## Task requirements
Examine the material below. Gather every line in which the string "pixels" appears.

## Working data
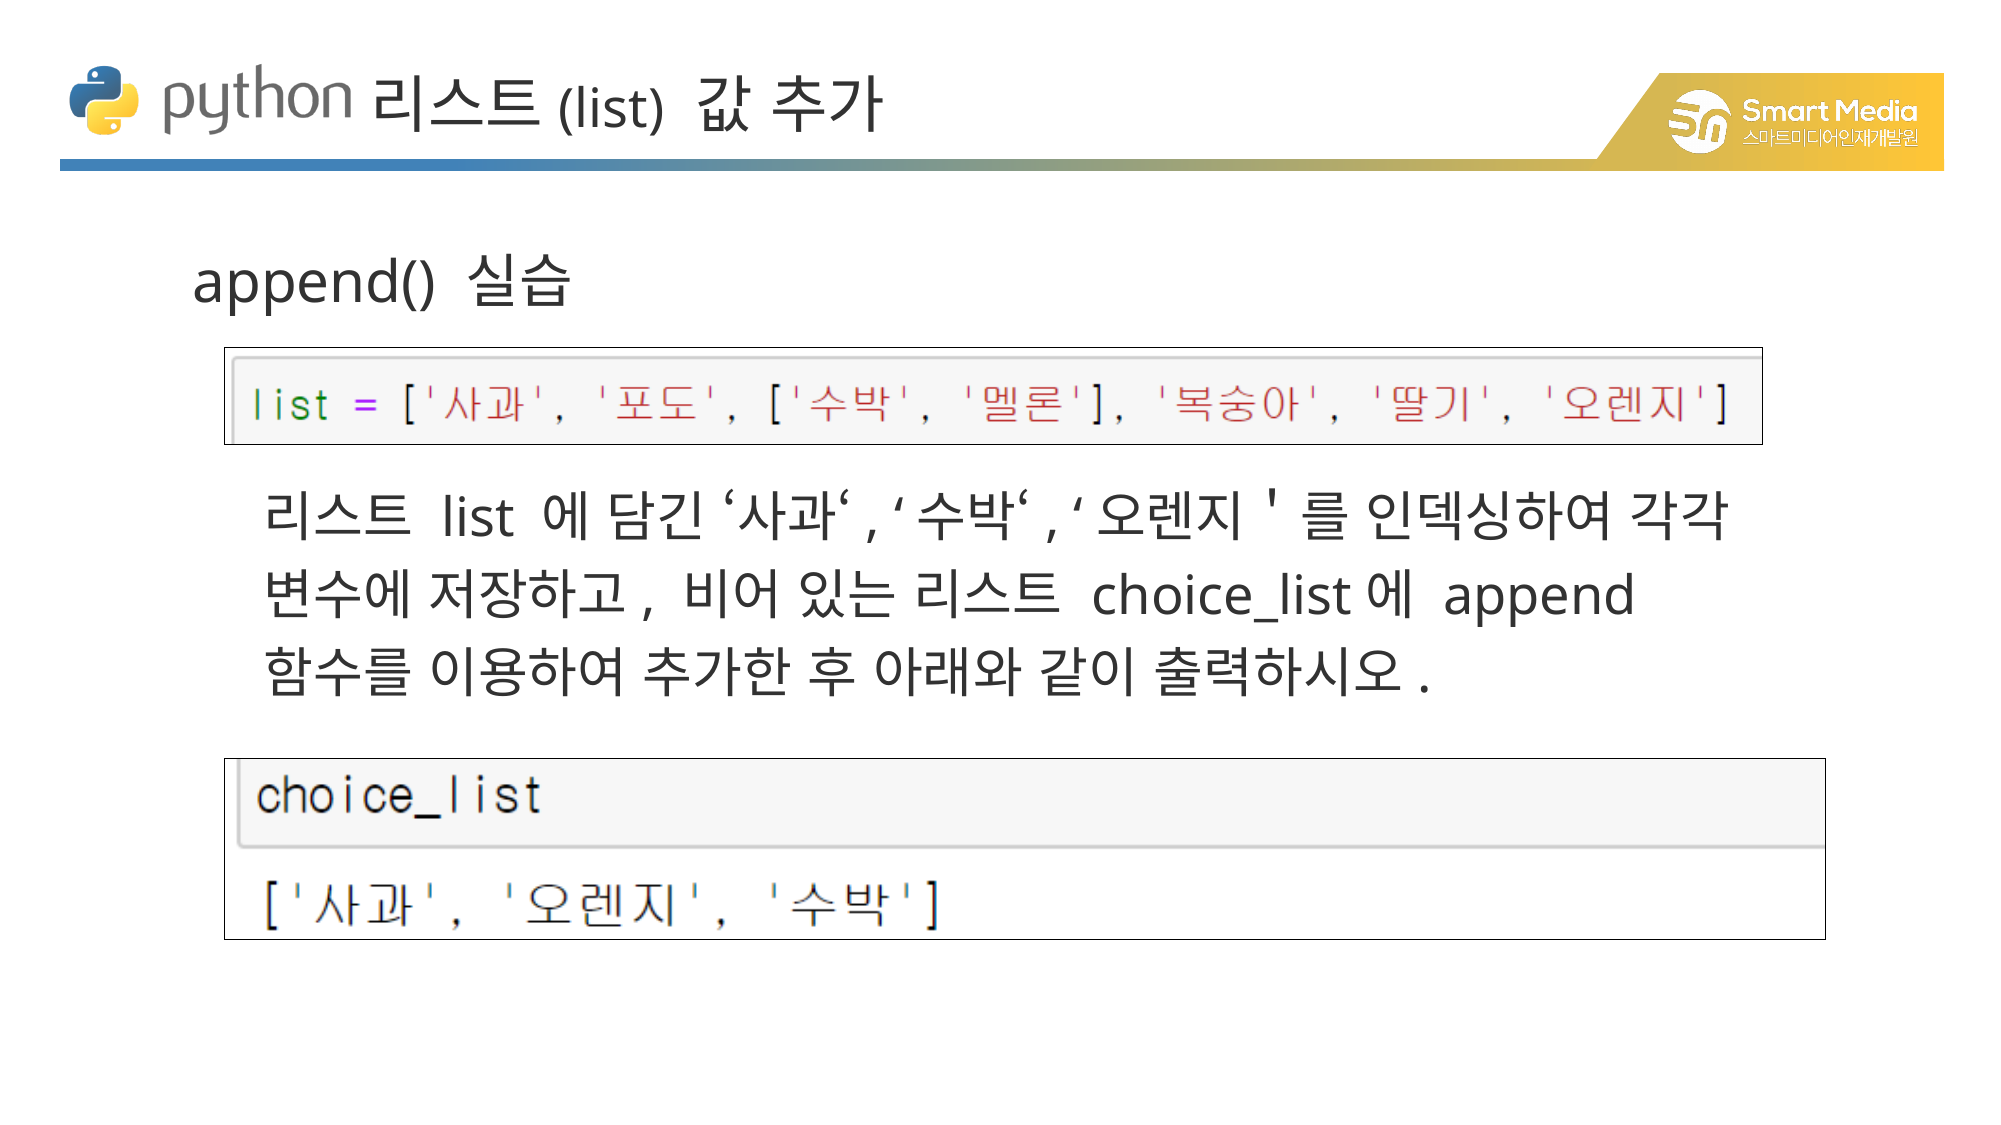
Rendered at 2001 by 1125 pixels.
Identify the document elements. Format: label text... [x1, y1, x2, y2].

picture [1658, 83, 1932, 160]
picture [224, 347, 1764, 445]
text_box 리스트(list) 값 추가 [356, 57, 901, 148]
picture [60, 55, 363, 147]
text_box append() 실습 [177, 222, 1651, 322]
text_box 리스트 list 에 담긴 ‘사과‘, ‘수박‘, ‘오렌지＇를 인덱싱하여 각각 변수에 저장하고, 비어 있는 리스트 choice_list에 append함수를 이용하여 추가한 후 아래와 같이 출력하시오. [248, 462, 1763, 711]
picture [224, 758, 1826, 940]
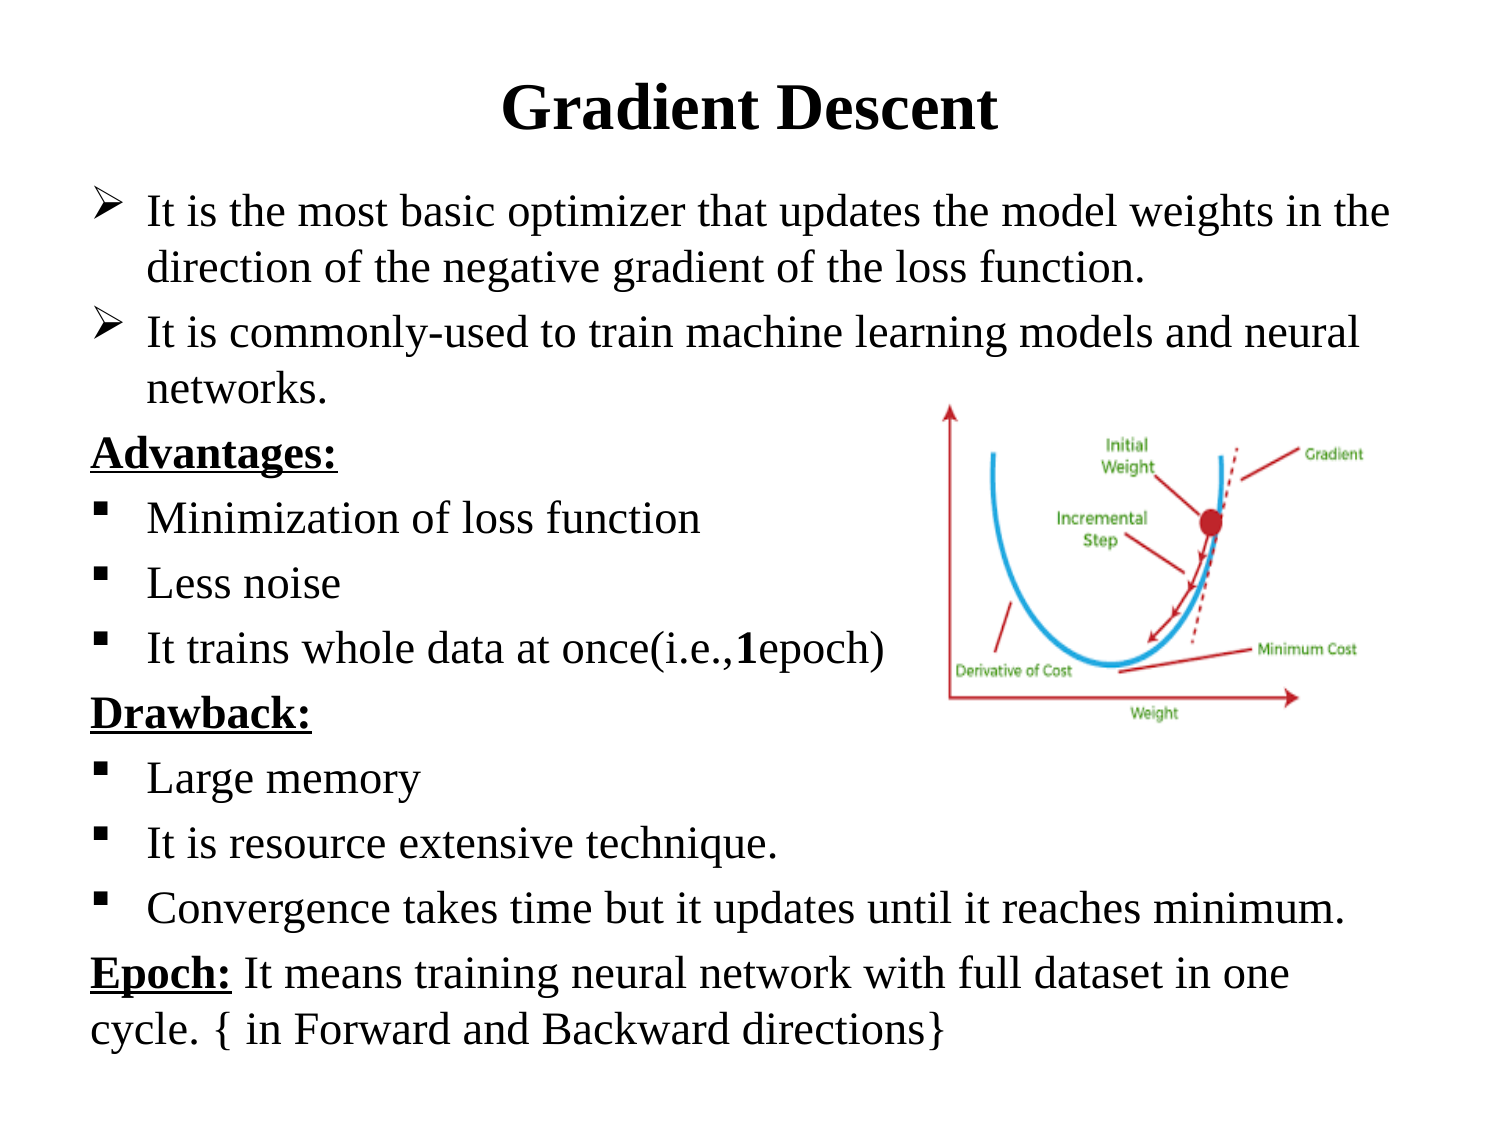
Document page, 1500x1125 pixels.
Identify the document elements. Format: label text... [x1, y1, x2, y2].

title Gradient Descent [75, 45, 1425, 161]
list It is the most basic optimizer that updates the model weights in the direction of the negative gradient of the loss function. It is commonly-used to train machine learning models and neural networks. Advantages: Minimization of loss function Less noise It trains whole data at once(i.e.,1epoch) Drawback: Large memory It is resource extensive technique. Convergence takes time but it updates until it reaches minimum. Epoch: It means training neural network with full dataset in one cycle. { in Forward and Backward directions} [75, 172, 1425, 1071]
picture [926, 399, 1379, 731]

## Worked solution
Rendered at 2001 by 1125 pixels.
Document page, 1500x1125 pixels.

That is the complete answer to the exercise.